Gel permeation chromatography is based on the filtering or sieving action of the stationary phase. The stationary phase material is selected from a set of adsorbents that have pores of uniform size in the range of 20 to 200 nm. While moving down the column loaded with this type of adsorbent, a molecule dissolved in the mobile liquid phase will be excluded from the adsorbent if its size is greater than that of the pores. If the molecular size is smaller, the molecule will become entrapped. Intermediate-size molecules will permeate some pores and not others. The result is a separation based on molecular size, with the larger molecules separating out first and the smaller molecules last. This technique is used to separate and measure the molecular weight of polymers, proteins, and other biological substances of high molecular weight.
Making gas chromatographs smaller has been an objective in the prior art. Drew, et al., describe in U.S. Pat. No. 5,313,061, issued May 17, 1994, a miniaturized mass spectrometer system. A battery-operated portable unit is used in the field to analyze the atmosphere, water, soil, drugs, explosives and other substances. Such patent is incorporated herein by reference. Even though such a mass spectrometer system has been miniaturized, it is still quite large and not easily carried, e.g., as in a shirt pocket.

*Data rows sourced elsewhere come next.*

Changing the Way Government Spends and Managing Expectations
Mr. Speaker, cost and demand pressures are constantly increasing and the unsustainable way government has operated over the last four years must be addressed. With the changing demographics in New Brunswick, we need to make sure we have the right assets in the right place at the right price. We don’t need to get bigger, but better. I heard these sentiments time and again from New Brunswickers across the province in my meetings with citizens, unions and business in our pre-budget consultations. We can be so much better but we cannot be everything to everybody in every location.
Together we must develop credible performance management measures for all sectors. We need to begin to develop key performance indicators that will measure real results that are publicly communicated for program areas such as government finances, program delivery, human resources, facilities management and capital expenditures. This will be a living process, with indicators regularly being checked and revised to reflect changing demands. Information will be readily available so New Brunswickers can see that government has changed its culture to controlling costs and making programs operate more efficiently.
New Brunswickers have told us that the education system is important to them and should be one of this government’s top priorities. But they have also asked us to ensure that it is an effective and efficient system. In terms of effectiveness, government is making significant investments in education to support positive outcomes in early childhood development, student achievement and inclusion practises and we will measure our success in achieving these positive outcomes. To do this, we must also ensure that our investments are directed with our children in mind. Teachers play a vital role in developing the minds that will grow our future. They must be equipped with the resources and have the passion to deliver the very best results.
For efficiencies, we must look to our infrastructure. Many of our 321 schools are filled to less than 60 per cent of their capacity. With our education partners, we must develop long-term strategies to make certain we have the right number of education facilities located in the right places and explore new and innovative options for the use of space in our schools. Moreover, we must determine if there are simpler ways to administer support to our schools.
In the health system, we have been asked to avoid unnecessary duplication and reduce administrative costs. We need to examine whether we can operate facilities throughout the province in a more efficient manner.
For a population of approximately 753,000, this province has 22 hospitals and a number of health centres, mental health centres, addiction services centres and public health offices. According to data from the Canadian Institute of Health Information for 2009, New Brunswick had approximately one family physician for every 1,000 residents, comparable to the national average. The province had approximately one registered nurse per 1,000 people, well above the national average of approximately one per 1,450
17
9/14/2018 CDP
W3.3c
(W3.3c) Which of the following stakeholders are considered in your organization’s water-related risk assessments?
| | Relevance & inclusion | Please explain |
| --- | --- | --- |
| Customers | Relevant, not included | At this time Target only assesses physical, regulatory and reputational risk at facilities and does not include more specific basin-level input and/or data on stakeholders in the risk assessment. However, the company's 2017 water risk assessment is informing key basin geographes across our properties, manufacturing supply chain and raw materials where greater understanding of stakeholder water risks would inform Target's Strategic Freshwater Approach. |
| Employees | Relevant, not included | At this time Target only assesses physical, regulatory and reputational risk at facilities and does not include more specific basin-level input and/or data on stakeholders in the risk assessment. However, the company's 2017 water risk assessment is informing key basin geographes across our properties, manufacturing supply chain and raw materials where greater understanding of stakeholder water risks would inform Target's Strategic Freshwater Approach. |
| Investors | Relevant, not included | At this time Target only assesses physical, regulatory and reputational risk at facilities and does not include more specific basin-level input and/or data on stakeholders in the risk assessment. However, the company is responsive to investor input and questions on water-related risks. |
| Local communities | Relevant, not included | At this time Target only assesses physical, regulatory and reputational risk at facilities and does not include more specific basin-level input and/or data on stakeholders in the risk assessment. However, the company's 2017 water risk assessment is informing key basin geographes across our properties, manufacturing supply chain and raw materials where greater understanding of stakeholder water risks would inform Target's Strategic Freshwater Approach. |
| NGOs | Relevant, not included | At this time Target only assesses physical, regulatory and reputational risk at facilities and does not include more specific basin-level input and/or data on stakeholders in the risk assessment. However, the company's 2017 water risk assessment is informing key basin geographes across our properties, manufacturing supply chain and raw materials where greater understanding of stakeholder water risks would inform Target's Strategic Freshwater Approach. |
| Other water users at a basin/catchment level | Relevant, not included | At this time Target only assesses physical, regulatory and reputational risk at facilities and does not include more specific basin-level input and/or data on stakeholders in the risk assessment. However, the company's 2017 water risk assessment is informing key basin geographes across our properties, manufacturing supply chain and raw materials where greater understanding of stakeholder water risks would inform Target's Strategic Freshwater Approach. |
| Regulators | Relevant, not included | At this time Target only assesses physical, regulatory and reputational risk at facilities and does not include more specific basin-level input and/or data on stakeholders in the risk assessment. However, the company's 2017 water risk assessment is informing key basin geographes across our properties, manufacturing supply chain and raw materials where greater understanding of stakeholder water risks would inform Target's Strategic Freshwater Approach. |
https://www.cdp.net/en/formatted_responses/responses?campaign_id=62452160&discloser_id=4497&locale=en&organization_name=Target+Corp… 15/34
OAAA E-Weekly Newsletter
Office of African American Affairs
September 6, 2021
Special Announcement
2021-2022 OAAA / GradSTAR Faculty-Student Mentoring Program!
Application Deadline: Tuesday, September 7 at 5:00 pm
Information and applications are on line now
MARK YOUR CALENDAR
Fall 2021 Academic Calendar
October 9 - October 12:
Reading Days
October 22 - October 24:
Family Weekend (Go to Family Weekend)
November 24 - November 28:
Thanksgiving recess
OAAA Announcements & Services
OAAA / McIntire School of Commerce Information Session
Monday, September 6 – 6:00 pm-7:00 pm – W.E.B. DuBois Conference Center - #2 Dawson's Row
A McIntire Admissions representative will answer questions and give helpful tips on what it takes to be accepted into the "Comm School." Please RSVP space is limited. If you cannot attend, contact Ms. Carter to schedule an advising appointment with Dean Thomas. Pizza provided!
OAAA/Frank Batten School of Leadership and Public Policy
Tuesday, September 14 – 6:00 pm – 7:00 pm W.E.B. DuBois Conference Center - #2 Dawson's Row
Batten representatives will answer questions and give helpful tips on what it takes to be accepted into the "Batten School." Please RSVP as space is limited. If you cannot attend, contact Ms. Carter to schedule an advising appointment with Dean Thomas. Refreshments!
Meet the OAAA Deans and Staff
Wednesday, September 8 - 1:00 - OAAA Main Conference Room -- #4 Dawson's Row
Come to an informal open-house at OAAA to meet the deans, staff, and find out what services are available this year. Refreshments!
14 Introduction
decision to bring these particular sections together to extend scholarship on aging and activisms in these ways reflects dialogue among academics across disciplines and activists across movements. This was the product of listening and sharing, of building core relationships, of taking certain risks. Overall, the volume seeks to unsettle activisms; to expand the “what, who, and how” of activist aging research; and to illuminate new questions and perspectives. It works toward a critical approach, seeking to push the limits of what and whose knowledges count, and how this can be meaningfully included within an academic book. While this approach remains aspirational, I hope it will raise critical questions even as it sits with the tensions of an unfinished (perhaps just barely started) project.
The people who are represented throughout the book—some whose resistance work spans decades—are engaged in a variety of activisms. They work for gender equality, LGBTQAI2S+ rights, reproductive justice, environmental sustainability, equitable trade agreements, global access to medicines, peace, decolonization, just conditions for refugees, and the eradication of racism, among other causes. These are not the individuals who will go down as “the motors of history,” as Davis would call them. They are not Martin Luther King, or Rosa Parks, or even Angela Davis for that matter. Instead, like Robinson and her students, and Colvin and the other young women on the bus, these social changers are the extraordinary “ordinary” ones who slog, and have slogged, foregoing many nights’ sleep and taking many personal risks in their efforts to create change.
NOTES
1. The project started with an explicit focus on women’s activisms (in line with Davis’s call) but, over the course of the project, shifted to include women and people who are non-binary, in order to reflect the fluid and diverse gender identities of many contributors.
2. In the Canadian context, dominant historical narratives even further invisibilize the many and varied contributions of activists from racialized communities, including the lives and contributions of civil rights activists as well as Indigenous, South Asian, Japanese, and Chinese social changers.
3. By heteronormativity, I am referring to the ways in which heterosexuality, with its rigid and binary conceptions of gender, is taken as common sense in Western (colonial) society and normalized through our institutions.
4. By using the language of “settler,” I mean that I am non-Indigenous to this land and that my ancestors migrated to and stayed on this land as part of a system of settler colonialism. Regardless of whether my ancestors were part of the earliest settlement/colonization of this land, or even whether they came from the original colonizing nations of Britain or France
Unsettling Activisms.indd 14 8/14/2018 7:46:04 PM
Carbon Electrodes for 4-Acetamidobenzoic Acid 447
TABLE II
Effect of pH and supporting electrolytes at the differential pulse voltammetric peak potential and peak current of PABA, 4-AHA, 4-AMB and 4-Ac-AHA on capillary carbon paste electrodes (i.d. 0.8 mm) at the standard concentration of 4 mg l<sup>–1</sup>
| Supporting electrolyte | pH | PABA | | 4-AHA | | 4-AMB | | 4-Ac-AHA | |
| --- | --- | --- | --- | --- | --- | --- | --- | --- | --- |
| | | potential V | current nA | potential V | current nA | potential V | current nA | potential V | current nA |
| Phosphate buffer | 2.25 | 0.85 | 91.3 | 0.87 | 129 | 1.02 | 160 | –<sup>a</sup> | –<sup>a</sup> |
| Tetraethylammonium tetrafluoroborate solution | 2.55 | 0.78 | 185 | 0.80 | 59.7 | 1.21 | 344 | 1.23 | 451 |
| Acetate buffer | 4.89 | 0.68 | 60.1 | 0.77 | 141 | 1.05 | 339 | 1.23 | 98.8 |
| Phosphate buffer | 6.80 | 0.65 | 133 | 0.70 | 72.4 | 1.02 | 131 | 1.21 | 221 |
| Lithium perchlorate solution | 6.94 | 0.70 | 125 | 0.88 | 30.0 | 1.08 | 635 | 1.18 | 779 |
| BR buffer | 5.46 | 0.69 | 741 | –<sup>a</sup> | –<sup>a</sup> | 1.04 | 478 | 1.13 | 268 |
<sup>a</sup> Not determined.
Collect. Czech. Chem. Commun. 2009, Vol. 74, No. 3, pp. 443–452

SAW devices, see Benes, E R; Groschl, R; Seifert, F; Pohl, A. "Comparison between BAW and SAW sensor principles," IEEE Transactions on Ultrasonics Ferroelectrics and Frequency Control," 1998 SEP, V45 N5:1314-1330, are used alone in direct measurement of total samples' weight which are condensed on the surface of the device. By using different boiling points of different chemical samples, different chemical samples can be identified.
Some laboratory systems use a GC in front of a SAW device, see Penza, M; Milella, E; Anisimkin, VI. "Monitoring of NH3 gas by LB Polypyrrole-Based SAW Sensor," in Sensors and Actuators B-Chemical, 1998 APR 30, V47 N1-3:218-224. Such a configuration, however, requires a very large sample size (more than several nano-grams). Since sample sizes in a hand-held GC are only about 1.5.times.10 (-3) nano-grams for PPM detection, the Penza reference has sensitivity of detection problems.
Because sample size used in Hand-Held GCs, discussed above, is much smaller than the minimum required by SAW detector, SAW detectors and GCs in the configuration described above are unworkable.
In response to the concerns discussed above, what is needed is a system and method for preconcentrating, identifying, and quantifying chemical and biological substances that overcomes the problems of the prior art.